Yohji Yamamoto is sick of fast fashion. Or "groupie fashion," as he calls it. "They all look the same," he said on Saturday in a downtown hotel lounge just hours before his Spring Y-3 show. Y-3, the designer's long-running collaboration with Adidas, is supposed to be an antidote to fast fashion's proliferation. "It's based on a sporty elegance," he said. "It can easily be mixed with pieces from my main line."

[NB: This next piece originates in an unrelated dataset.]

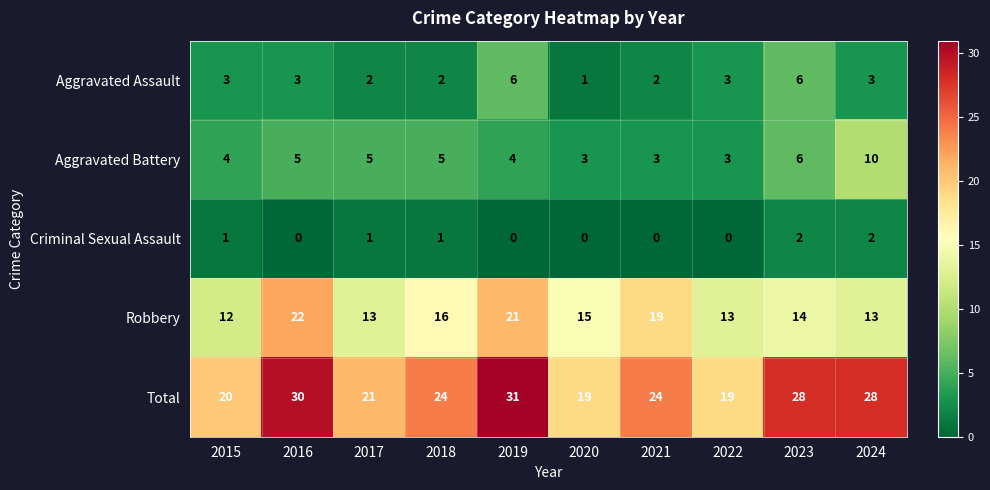

Count the Criminal Sexual Assault values in the range 0 to 1.

8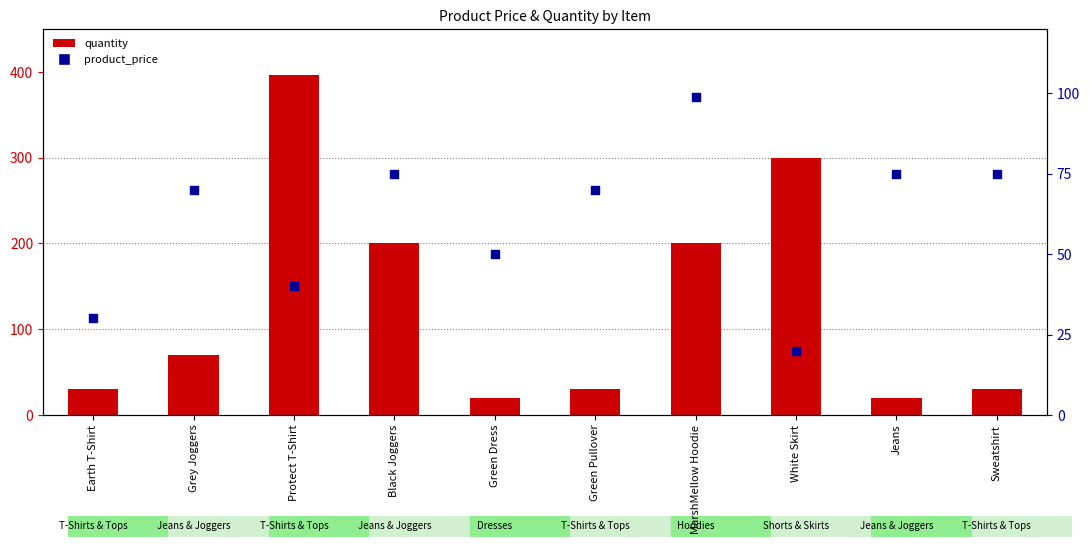

Which series reaches the minimum Y coordinate?

quantity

Indeed, the runway's best looks were as much about fashion as they were (presumably) about function. (Y-3 is, after all, the predecessor to such high-fashion, legit sport collaborations as Stella McCartney for Adidas and Alexander McQueen for Puma.) This season, Yamamoto collaborated on watery tie-dyed prints with graphics master Peter Saville, best known for designing Joy Division and New Order's most celebrated album covers. A long, multicolored ombré tank dress was brought back from the hippie brink with the strategic placement of black jail stripes on the top. And several pairs of track pants were made to look like suits when paired with a blazer in the same stretchy techno fabric. Things even took an avant-garde turn when Yamamoto decided to create a ball gown out of stretchy material—it had an exaggerated bustle and was worn with an Amish-style bonnet.

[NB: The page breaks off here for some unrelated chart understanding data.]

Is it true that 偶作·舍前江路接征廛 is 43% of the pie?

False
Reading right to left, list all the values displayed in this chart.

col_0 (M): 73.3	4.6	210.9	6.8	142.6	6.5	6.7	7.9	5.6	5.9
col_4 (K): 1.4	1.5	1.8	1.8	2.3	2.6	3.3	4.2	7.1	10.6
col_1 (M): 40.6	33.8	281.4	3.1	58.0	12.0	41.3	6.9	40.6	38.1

For men, the versatile motorcycle jacket was done in a treated nylon—it really could blend easily into a standard wardrobe. But the best thing had to be on the back of a classic black windbreaker: The traditional Adidas three stripes were reimagined in Saville's trippy rainbow tie-dye.

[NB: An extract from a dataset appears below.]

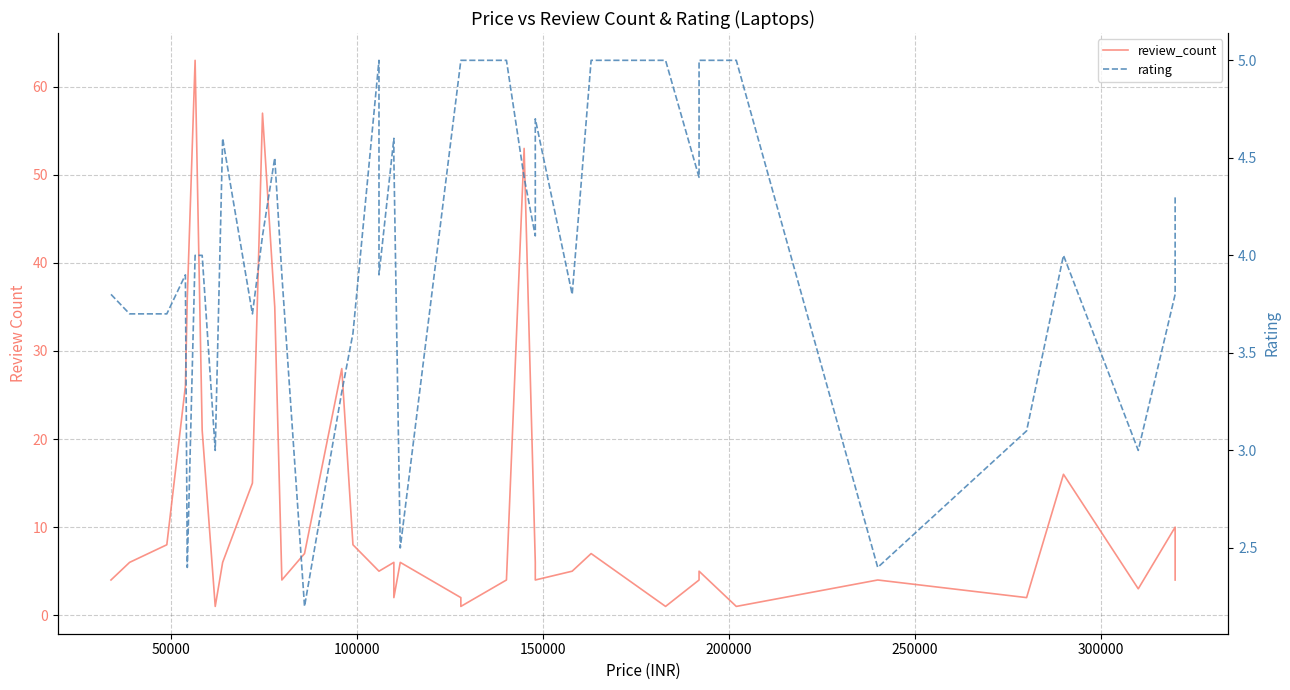

How many lines are shown in the chart?

2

Highly recognizable celebrities—most notably Justin Bieber but also True Blood's chief werewolf—were there, but the true star was Yamamoto, who did a little performance on one of the stage's many drum sets. (A few New York-based drummers occupied those sets during the show as part of the pomp.) While Yamamoto is a known guitar player, the performance was totally improvised. Some people just get all the talent.